Hoes and the First Farmers on Lithuanian Territory: from Hoe to Ard
Volume 26 (2019), pp. 66–79
Pub. online: 5 December 2019
Type: Article
Open Access
Received
1 October 2019
1 October 2019
Revised
15 October 2019
15 October 2019
Accepted
22 November 2019
22 November 2019
Published
5 December 2019
5 December 2019
Abstract
A hoe is a hand tool which appeared in Lithuania in post-glacial times together with the first population. Later, in the Mesolithic, the hoe became a universal tool used for versatile foraging purposes. Only antler hoes are known from these periods. The same function of hoes continued into the Neolithic/Bronze Age, with the only difference that their shapes changed, adapting to new work related to the cultivation of the first crops. In the Neolithic, stone and wooden hoes appeared along with antler hoes.
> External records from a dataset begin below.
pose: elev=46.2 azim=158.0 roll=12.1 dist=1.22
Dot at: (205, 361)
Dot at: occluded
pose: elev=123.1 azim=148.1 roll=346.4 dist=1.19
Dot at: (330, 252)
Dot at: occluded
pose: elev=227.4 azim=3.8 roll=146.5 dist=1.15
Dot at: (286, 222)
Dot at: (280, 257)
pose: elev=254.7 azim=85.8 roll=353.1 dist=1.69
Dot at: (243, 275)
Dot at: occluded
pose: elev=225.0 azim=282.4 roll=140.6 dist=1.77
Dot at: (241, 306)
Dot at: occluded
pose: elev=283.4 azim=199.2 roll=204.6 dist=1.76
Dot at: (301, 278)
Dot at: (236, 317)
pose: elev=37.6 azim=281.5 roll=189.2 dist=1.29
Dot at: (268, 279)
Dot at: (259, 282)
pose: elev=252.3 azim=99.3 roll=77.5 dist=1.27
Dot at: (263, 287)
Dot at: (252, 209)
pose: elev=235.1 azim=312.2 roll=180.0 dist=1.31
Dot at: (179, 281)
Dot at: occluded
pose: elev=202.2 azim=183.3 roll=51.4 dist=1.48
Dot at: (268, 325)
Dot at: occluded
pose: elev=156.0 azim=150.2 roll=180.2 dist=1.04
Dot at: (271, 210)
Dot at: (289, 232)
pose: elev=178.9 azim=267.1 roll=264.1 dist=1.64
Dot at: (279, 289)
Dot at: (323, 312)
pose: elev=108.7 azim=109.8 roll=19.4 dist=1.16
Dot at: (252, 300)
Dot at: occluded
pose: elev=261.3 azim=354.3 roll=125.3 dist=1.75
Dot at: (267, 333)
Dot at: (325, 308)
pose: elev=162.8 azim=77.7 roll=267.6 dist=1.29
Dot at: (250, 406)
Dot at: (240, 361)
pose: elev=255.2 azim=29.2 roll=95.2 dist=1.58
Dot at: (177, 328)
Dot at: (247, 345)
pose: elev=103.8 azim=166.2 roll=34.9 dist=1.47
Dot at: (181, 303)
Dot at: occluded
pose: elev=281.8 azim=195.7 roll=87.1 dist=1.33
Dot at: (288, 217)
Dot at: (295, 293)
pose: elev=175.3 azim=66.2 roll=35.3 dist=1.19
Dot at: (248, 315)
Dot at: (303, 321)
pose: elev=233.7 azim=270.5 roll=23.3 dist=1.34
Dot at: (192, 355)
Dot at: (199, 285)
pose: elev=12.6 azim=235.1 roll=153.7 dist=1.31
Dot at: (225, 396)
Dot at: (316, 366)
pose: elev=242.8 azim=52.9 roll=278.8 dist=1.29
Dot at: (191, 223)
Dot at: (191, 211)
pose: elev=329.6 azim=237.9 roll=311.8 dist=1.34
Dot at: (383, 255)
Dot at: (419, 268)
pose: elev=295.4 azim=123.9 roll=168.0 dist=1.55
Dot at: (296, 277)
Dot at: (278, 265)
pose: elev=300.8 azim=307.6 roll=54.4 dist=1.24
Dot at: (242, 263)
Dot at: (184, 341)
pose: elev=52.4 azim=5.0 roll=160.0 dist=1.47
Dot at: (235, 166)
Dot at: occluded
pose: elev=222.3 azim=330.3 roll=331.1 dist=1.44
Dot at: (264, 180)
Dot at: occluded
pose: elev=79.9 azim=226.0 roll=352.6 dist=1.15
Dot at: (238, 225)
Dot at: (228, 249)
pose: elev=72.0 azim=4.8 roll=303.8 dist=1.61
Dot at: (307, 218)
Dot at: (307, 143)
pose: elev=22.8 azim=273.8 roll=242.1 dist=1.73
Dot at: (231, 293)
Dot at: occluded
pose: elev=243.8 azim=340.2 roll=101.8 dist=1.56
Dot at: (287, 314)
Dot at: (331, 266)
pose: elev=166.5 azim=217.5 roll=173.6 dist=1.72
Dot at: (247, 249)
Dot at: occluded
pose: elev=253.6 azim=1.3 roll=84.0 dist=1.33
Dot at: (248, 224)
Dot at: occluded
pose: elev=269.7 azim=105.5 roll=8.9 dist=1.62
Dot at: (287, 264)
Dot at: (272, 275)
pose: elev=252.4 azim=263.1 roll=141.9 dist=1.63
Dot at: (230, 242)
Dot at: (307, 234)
In the Bronze Age, the function of hoes remained the same as in earlier times, but their wider use was related to hoefarming. The shape of hoes was changing, especially of snake-head hoes, which could be used for various ritual ceremonies. Only in the Middle to Late Bronze Age did the Neolithisation process come to an end, with the development of slash-and-burn agriculture and the domestication of animals. The first horn ards appeared in the Late Bronze Age.